Видимо, старцу Варсонофию требовался официальный документ, подтверждающий безуспешность его попыток беседовать с Л. Н. Толстым. Такой документ был выдан рязанским губернатором Оболенским сразу после смерти писателя.

«Сим свидетельствую, что Настоятель Скита Оптиной Пустыни, Козельского уезда Калужской губернии Игумен Варсонофий, несмотря на настоятельные просьбы, обращенные к членам семьи Графа Льва Николаевича Толстого и находившимся при нем врачам, не был допущен к Графу Толстому, и о его двухдневном пребывании на станции Астапово покойному сообщено не было. И<сполняющий> д<олжность> Рязанского Губернатора кн<язь> Оболенский.

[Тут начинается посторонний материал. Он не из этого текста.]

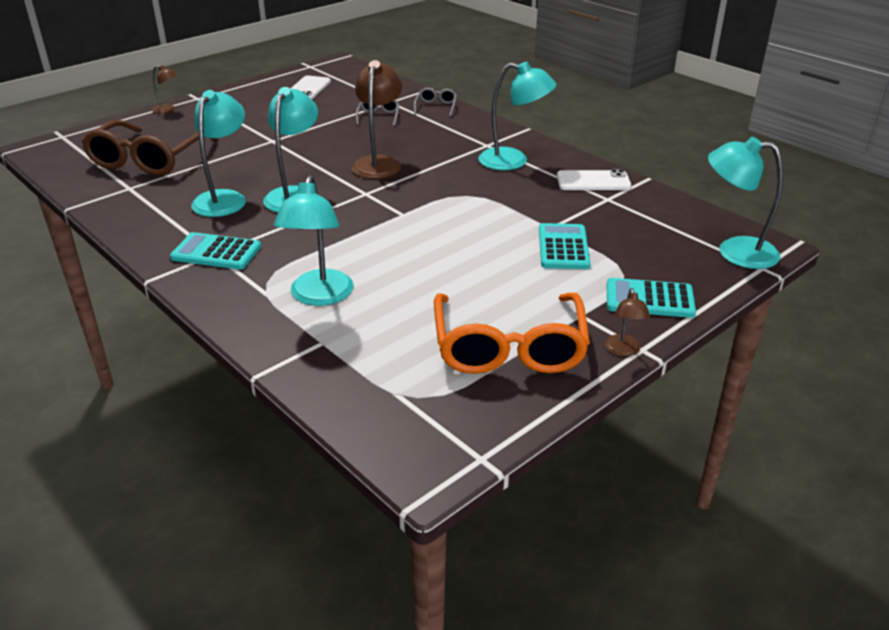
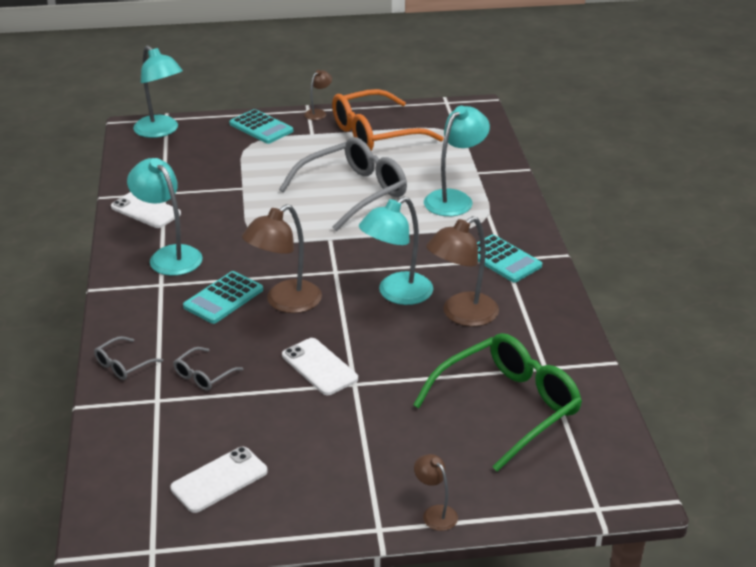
camera: 145 degrees left, 0 degrees up
brown glasses [82,120,219,175] -> green glasses [413,333,582,472]
turquoise lamp [191,90,246,217] -> brown lamp [426,216,499,327]
orange glasses [434,293,590,374] -> orange glasses turned 150 degrees counterclockwise [332,89,444,151]
turquoise calculator [539,223,591,269] -> turquoise calculator moved to [183,271,263,324]
none -> grey glasses [279,137,407,231]
none -> white phone [282,338,358,395]

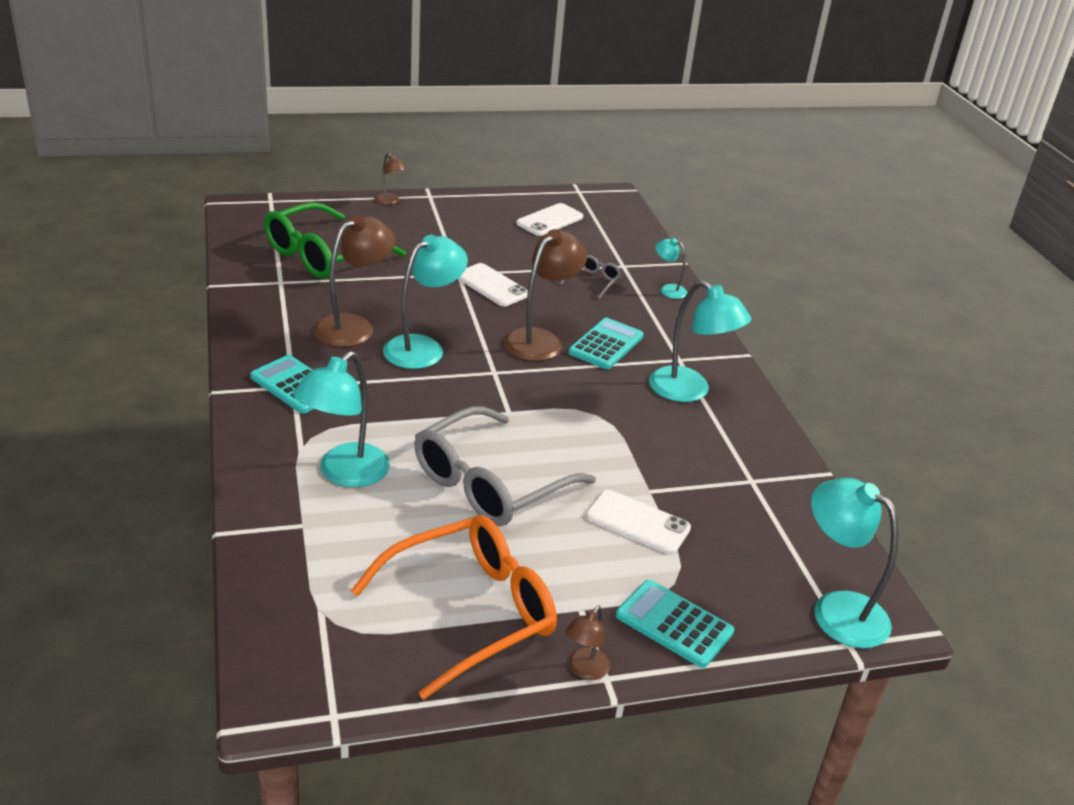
camera: 170 degrees right, 0 degrees up
grey glasses [94,336,163,380] -> turquoise lamp [655,238,687,299]
white phone [111,192,181,228] -> white phone moved to [586,490,691,554]

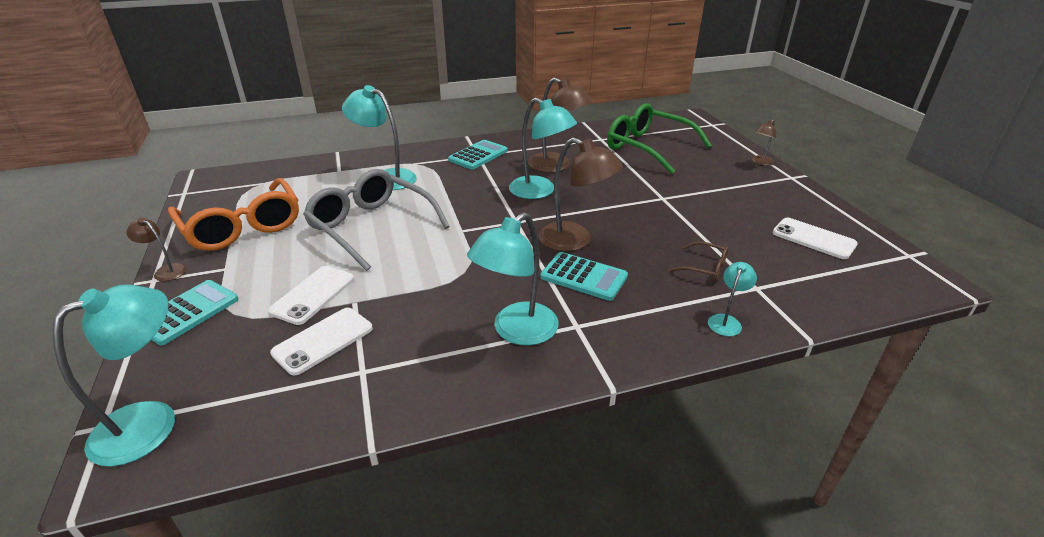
camera: 90 degrees right, 0 degrees up
white phone [458,263,528,306] -> white phone moved to [270,308,373,376]
grey glasses [560,255,622,299] -> brown glasses [669,241,729,281]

Ст<анция> Астапово. 7 ноября 1910 года».

ОР ГМТ. Ф. 1. № 60577. Л. 6.

Таким образом, в последний, самый ответственный момент жизни «великий писатель русской земли», за уходом которого из Ясной Поляны с напряженным вниманием следил весь цивилизованный мир, оказался в трагическом одиночестве. Его судьба становится предметом озабоченности русского императора, Совета министров и премьера, Св. Синода, его первенствующего члена и других архиереев, собора старцев Оптиной пустыни, наконец, членов семьи. Но он ничего об этом не знает. Ближайший единомышленник, а также небольшая группа лиц, которых В. Г. Чертков подчинил своему влиянию, полностью изолируют писателя от внешнего мира, лишая его возможности беседовать перед смертью со старцем и даже проститься с женой: «Но как кончается его жизнь… Умирать не только во вражде с Церковью, но и со своей собственной подругой, после почти полувековой общей жизни, имея целый сонм детей! Бежать из своего дома, кончать дни у начальника станции среди раздора домашних гвельфов и гибеллинов, враждующих между собой партий. И быть зарытым в яснополянском парке, где можно было закопать и какую-нибудь любимую левретку»[663].

Круг отчуждения, создававшийся вокруг Л. Н. Толстого более двадцати лет, замкнулся.